• TEXTO DA PÁGINA
########

Os antigos gregos viam Chronos (uma divindade que personifica "o tempo") como um titã.

O gigante devorava os próprios filhos, por medo de uma profecia de que um deles o deporia. Até que Zeus enganou o pai, que comeu uma pedra envenenada em seu lugar. Assim, Zeus matou Chronos, o tempo, e se tornou imortal.

"No passado, o ser humano se via como um ser frágil em meio a um cosmo eterno, feito do Sol, das estrelas, dos planetas, das divindades imortais", diz o autor de Tempo.

"Hoje, sabemos que tudo tem seu fim. A energia do Sol, por exemplo, vai se esgotar em alguns bilhões de anos, e nossa estrela irá assim morrer".

Há séculos, não tínhamos as ferramentas para medir com precisão distâncias e passagens de tempo pequenas demais, ou exageradamente grandes. A civilização, assim, recorria à mitologia e à religiosidade.

Segundo a narrativa da Bíblia, por exemplo, a criação do mundo teria se dado em 6 de outubro de 3761 a.C..

Hoje, a Ciência já concluiu que nossa espécie, a humana, surgiu na África há cerca de 300 mil anos, como descendentes de outros primatas.

Vivemos na Terra, planeta que surgiu há 4,5 bilhões de anos no Sistema Solar.

Todos habitamos o mesmo Universo, que teve início em uma grande expansão, o Big Bang, há 13,8 bilhões de anos.

"O espaço-tempo, como campo e substância, teriam nascido junto com o surgimento da massa e da energia no cosmo", acrescenta Tonelli.

Em seu novo livro, o físico italiano não se aventura por uma definição precisa do que é o tempo, além de apontá-lo como uma substância e como parte de um campo onipresente.

########

• ATIVIDADE 1
No texto sobre o tempo, identifique todas as origens às quais se atribui uma data ou uma antiguidade e indique o valor correspondente a cada uma.
O texto e a listagem constituem materiais independentes entre si.

########

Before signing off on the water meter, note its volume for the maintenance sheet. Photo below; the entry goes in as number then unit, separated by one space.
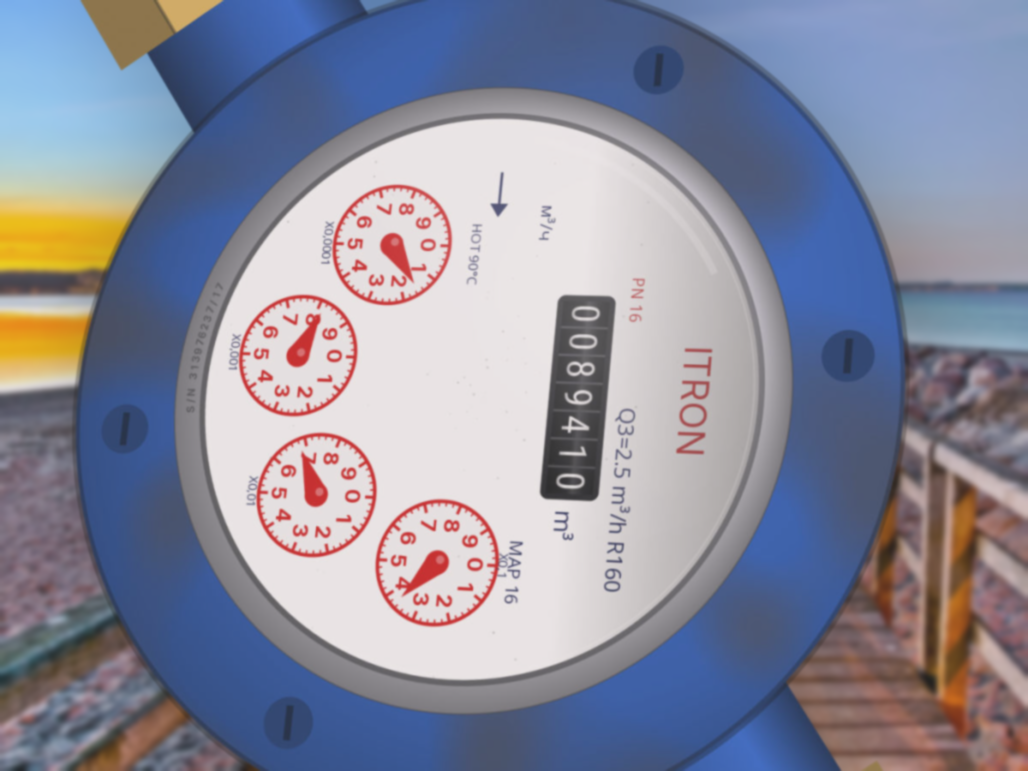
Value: 89410.3681 m³
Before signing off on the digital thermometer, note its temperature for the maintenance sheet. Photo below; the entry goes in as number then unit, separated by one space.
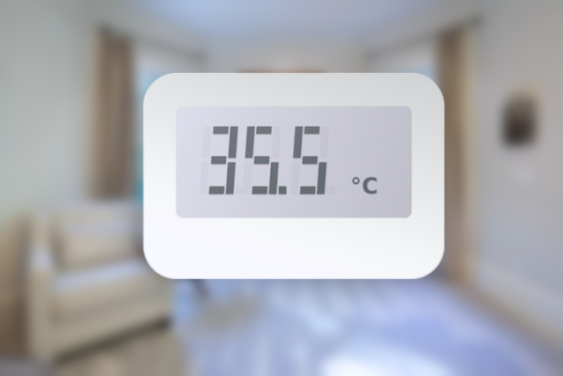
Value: 35.5 °C
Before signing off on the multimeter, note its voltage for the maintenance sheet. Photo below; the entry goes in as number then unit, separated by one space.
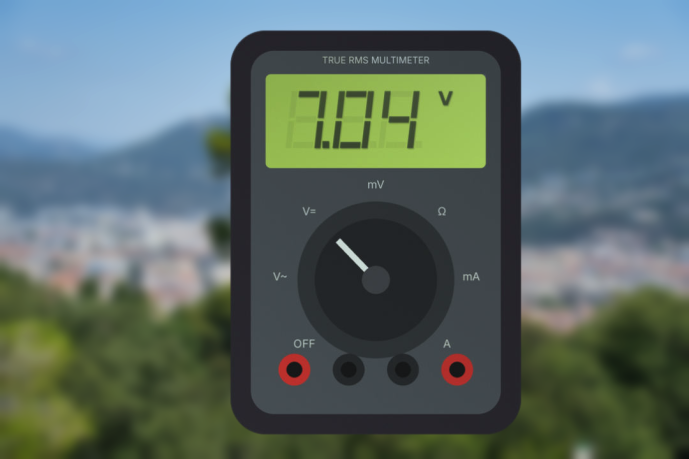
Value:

########

• ATIVIDADE 2
Apresente todas as linhas da listagem de leituras de instrumentos como lista numerada, sem as linhas em branco e sem as imagens.

• RESOLUÇÃO DO EXERCÍCIO 1
- Criação do mundo, segundo a narrativa da Bíblia: 6 de outubro de 3761 a.C.
- Surgimento da espécie humana, na África: há cerca de 300 mil anos
- Surgimento da Terra, no Sistema Solar: há 4,5 bilhões de anos
- Início do Universo, com o Big Bang: há 13,8 bilhões de anos

• RESOLUÇÃO DO EXERCÍCIO 2
1. Before signing off on the water meter, note its volume for the maintenance sheet. Photo below; the entry goes in as number then unit, separated by one space.
2. Value: 89410.3681 m³
3. Before signing off on the digital thermometer, note its temperature for the maintenance sheet. Photo below; the entry goes in as number then unit, separated by one space.
4. Value: 35.5 °C
5. Before signing off on the multimeter, note its voltage for the maintenance sheet. Photo below; the entry goes in as number then unit, separated by one space.
6. Value:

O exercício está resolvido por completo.